[Data entries]
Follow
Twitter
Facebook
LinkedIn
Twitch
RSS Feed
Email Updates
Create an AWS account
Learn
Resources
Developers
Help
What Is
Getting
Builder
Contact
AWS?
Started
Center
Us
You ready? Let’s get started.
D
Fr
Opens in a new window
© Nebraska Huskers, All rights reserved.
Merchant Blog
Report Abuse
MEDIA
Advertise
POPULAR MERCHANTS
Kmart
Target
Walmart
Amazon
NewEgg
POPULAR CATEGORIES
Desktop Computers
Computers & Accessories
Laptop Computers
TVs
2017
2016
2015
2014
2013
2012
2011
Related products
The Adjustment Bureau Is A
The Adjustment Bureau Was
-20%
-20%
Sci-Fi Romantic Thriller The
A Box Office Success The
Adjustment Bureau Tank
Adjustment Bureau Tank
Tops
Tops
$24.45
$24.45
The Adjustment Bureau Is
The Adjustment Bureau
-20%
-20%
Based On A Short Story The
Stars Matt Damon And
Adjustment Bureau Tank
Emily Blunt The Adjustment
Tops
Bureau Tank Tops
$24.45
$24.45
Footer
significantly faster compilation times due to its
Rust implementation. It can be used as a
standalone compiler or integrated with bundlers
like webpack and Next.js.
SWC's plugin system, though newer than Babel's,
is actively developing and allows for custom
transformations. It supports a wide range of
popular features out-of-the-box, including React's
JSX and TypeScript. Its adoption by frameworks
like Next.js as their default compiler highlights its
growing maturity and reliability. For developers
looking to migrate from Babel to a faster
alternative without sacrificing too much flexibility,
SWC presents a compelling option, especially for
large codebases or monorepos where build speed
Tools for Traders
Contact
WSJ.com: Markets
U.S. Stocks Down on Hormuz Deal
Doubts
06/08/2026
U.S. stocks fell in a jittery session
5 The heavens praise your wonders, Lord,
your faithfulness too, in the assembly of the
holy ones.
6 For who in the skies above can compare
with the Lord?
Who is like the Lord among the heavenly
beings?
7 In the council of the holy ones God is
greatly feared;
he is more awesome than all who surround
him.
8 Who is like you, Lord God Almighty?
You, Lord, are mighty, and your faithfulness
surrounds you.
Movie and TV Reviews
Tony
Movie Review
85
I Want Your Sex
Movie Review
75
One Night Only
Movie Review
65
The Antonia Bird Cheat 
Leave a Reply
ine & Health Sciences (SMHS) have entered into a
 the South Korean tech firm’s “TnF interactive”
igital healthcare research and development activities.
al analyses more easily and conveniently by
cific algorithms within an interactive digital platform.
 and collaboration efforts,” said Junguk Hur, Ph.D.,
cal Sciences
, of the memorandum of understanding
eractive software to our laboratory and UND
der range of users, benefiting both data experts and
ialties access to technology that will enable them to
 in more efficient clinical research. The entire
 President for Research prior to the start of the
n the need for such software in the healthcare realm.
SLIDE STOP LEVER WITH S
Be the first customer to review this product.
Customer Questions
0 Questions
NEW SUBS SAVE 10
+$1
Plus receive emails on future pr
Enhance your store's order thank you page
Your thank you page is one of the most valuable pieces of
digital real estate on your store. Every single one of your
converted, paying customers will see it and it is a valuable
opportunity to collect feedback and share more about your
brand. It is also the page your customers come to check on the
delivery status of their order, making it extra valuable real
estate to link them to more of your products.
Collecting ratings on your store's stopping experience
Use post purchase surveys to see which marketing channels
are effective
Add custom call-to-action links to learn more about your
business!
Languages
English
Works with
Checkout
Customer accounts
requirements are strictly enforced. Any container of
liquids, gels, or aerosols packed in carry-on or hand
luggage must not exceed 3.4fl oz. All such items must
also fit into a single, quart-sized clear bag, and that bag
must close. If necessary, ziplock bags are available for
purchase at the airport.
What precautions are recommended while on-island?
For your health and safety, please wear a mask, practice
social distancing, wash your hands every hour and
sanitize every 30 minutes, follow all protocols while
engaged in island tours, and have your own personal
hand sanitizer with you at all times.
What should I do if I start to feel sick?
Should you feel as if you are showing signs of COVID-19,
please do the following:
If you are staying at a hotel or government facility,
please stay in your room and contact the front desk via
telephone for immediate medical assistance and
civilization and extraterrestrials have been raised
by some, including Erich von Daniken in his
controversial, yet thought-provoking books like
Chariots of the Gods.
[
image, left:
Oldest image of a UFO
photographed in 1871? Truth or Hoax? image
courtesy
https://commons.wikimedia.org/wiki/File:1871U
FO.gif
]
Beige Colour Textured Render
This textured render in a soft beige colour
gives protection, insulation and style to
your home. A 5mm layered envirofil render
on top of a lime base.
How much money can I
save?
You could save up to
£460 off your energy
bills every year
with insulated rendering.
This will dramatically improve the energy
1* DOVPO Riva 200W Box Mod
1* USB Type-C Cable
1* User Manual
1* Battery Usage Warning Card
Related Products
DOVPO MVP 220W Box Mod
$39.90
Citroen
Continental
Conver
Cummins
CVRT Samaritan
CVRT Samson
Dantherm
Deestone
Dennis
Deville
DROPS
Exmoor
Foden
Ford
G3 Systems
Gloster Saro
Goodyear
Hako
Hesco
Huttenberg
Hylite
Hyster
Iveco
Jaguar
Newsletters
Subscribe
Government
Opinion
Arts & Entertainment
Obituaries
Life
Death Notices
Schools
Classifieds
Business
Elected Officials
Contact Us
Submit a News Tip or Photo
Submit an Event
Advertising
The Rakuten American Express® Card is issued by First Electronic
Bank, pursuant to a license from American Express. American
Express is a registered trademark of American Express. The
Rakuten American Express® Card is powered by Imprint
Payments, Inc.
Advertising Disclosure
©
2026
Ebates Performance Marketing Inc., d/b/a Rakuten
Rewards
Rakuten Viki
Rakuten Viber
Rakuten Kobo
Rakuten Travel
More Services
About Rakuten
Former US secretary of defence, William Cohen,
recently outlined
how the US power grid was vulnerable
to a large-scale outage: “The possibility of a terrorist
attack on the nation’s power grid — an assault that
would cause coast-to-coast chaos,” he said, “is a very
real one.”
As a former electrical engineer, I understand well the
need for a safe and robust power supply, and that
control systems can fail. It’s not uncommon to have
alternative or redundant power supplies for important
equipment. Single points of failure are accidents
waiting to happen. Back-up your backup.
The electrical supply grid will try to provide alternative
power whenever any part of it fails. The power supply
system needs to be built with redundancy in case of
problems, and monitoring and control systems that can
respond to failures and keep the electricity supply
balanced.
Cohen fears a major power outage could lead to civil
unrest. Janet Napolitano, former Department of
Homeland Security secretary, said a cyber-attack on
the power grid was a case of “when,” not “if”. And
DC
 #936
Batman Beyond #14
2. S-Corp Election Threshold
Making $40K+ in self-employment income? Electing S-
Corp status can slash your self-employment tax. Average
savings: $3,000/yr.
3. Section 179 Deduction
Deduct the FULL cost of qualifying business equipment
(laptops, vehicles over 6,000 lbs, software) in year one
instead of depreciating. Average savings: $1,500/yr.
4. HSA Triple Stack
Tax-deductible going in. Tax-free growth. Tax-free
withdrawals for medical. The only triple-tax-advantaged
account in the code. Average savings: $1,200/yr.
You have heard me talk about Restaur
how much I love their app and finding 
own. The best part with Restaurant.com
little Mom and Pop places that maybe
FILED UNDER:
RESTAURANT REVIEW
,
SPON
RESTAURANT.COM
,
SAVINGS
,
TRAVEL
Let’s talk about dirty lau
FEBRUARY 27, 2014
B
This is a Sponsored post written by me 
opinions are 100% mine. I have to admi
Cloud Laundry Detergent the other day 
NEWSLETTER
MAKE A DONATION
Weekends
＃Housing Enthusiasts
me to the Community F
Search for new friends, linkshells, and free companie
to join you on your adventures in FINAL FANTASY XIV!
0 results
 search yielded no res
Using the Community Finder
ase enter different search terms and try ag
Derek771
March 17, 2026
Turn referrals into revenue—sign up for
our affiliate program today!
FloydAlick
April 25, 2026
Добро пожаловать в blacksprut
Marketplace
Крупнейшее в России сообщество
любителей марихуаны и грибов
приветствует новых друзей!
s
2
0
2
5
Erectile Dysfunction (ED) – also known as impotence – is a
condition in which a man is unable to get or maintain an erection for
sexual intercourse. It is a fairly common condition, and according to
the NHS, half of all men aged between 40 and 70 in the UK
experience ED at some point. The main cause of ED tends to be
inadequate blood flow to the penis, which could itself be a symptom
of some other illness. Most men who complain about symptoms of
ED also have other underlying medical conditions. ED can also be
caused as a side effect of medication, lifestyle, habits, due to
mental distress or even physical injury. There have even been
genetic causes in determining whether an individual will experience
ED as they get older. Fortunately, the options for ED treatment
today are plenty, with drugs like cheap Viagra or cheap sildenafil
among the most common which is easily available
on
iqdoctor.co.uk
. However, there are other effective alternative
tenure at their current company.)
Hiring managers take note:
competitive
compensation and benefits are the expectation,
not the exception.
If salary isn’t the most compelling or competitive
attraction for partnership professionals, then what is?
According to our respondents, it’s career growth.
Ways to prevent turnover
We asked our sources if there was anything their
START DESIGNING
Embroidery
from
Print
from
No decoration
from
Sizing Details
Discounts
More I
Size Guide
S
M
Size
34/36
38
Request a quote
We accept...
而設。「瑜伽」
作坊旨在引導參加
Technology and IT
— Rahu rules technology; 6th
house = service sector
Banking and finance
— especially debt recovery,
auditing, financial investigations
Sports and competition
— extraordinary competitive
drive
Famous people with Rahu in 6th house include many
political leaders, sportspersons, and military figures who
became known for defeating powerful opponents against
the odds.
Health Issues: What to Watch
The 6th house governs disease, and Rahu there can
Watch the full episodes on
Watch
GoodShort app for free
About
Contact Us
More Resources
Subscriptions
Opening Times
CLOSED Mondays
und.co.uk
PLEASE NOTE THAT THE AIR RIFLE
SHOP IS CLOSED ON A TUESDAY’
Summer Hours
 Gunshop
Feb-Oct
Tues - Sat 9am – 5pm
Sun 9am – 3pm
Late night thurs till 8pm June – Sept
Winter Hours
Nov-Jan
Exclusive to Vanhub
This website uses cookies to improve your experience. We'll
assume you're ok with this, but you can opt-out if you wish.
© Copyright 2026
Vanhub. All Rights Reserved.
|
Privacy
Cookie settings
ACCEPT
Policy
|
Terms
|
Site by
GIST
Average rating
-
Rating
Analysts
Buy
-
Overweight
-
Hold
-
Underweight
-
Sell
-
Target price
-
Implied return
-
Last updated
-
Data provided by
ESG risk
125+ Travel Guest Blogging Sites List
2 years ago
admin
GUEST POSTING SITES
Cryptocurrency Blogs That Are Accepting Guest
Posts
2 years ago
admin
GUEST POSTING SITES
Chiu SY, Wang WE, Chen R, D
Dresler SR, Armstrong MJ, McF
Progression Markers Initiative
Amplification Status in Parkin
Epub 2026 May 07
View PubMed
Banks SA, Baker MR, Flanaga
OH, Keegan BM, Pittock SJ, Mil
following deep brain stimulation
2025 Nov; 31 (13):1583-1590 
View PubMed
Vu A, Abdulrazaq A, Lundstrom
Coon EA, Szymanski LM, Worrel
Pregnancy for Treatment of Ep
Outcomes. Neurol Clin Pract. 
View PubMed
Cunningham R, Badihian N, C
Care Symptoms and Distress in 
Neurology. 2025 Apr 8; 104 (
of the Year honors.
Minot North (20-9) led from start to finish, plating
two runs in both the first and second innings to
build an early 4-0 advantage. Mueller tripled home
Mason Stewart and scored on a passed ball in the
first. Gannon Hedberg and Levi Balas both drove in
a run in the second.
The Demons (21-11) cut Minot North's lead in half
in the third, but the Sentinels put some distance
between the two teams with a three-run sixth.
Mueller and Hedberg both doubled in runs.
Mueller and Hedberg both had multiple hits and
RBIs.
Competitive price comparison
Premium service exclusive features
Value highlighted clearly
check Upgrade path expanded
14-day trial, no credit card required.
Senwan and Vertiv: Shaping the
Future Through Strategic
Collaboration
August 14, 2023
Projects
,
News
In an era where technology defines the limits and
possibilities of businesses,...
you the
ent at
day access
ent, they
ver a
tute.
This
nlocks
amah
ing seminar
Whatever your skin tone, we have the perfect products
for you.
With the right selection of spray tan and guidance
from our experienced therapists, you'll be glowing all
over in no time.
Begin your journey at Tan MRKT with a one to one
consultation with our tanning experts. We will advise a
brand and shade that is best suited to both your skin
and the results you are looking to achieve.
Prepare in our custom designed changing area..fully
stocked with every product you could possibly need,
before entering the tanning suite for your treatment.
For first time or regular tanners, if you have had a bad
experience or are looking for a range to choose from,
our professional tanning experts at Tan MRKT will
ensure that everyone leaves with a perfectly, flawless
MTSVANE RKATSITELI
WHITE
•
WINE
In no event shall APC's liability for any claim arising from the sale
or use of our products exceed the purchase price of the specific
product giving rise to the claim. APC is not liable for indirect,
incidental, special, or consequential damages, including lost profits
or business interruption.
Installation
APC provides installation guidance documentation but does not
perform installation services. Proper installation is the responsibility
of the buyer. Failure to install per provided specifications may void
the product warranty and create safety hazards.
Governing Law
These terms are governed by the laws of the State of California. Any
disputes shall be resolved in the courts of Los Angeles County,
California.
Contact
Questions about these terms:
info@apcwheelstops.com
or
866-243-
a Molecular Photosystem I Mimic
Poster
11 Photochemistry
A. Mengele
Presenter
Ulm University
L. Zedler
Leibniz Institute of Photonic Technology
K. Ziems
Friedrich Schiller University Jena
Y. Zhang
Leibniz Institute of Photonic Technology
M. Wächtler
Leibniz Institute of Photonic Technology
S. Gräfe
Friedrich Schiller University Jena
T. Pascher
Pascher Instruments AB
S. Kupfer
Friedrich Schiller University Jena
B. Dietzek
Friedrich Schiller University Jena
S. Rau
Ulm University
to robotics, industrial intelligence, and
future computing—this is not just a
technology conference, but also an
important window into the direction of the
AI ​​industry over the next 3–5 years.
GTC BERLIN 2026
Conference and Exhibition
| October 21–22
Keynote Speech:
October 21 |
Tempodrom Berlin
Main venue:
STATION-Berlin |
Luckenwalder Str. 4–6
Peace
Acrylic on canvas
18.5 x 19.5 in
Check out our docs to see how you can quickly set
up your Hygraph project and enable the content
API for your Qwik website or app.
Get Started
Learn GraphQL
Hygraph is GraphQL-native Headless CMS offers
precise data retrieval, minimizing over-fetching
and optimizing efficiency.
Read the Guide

◆ **Your task**
Where does "equipment" appear in the records above? Copy every line that has it.

◆ **Exercise solution**
equipment. Single points of failure are accidents
Deduct the FULL cost of qualifying business equipment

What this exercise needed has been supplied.